By Chris Jennewein
The Republican-led Congress’ unrealistic effort to step-up the deportation of undocumented immigrants would be humorous if it wasn’t for the fact that lawmakers are toying with real people’s lives.
Congress voted 236-191 along party lines for a bill that would effectively stop President Obama’s efforts to shield millions of undocumented immigrants from deportation. For good measure, the Republicans added an amendment to end the Deferred Action for Childhood Arrivals program, which has stopped some 600,000 young undocumented immigrants, the so called “DREAMers,” from being deported and allowed them to work legally.
Luckily the bill is unlikely to pass the Senate, and even if it did, the President would almost certainly veto it. But the Republican message to undocumented immigrants is loud and clear: we don’t want you here and we’ll try to deport you if we get a chance.
Imagine the dilemma for the undocumented parents of children who were born here and are thus American citizens. Do they stay in the shadows? What would happen to their children? Who do they believe?
There’s an implied racial dimension. Most of the undocumented immigrants are Hispanic, and nobody in the Republican party is clamoring to secure the border with Canada.
“President Obama is turning every state into a border state and every town into a border town,” said Rep. Marsha Blackburn, the Congresswoman from Tennessee who leads the effort to end the DREAMers program.

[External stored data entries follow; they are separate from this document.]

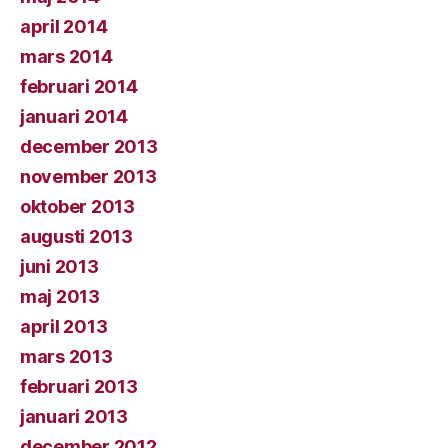
april 2014
mars 2014
februari 2014
januari 2014
december 2013
november 2013
oktober 2013
augusti 2013
juni 2013
maj 2013
april 2013
mars 2013
februari 2013
januari 2013
december 2012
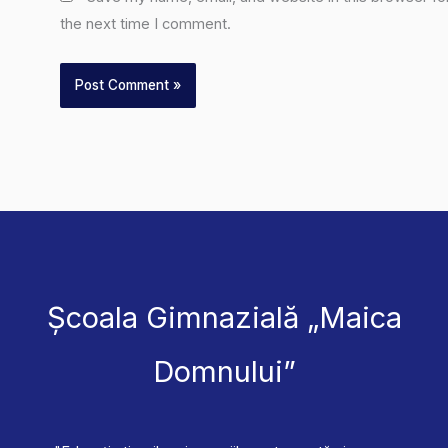
the next time I comment.
Școala Gimnazială „Maica
Domnului”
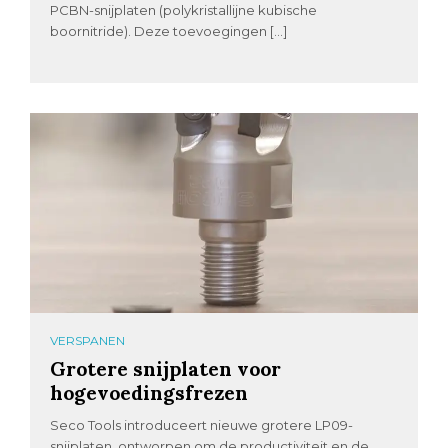
PCBN-snijplaten (polykristallijne kubische
boornitride). Deze toevoegingen […]
VERSPANEN
Grotere snijplaten voor
hogevoedingsfrezen
Seco Tools introduceert nieuwe grotere LP09-
snijplaten, ontworpen om de productiviteit en de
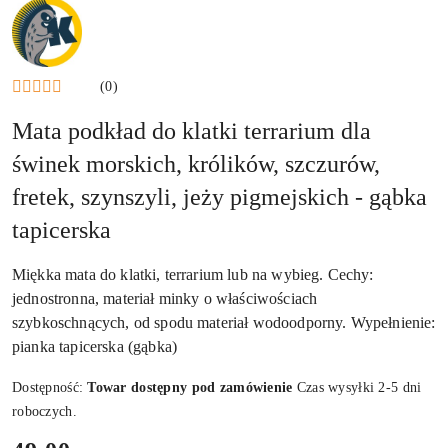
NAZWA
PRODUCENTA:
KRAINA
TUPTUSIA
(0)
Mata podkład do klatki terrarium dla
świnek morskich, królików, szczurów,
fretek, szynszyli, jeży pigmejskich - gąbka
tapicerska
Miękka mata do klatki, terrarium lub na wybieg. Cechy:
jednostronna, materiał minky o właściwościach
szybkoschnących, od spodu materiał wodoodporny. Wypełnienie:
pianka tapicerska (gąbka)
Dostępność:
Towar dostępny pod zamówienie
Czas wysyłki 2-5 dni
roboczych.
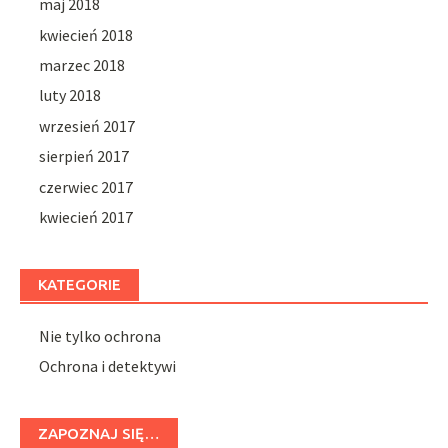
maj 2018
kwiecień 2018
marzec 2018
luty 2018
wrzesień 2017
sierpień 2017
czerwiec 2017
kwiecień 2017
KATEGORIE
Nie tylko ochrona
Ochrona i detektywi
ZAPOZNAJ SIĘ…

Blackburn represents a rural district in northwestern Tennessee. Not too far away, the cities of Dayton and Cincinnati in Ohio are actively recruiting immigrants — albeit legal ones — because of their track record in starting news businesses. Mayor John Cranley wants to make Cincinnati “the most immigrant-friendly city in the country.”
The Wall Street Journal reported Wednesday that immigrants are more likely to be in the workforce and to be business owners than native-born Americans.
Those against immigration stress the legality: undocumented immigrants broke the law in entering the United States. But they did this because they wanted so much to become Americans. Why not tap these immigrants’ entrepreneurial drive by giving them a path to citizenship? Instead, the message is to stay hidden.
Wednesday’s vote played to the most conservative segments of the Republican base, the Tea Party in particular. But with Hispanics the fastest growing part of the U.S. population, the message on immigration cannot help Republicans recruit new voters in 2016 and beyond.
Hopefully for the Republican Party, Hispanic voters will have short memories. And hopefully for America, Congress will move beyond just saying “no” to addressing the long-festering immigration mess.
Chris Jennewein is editor and publisher of Times of San Diego.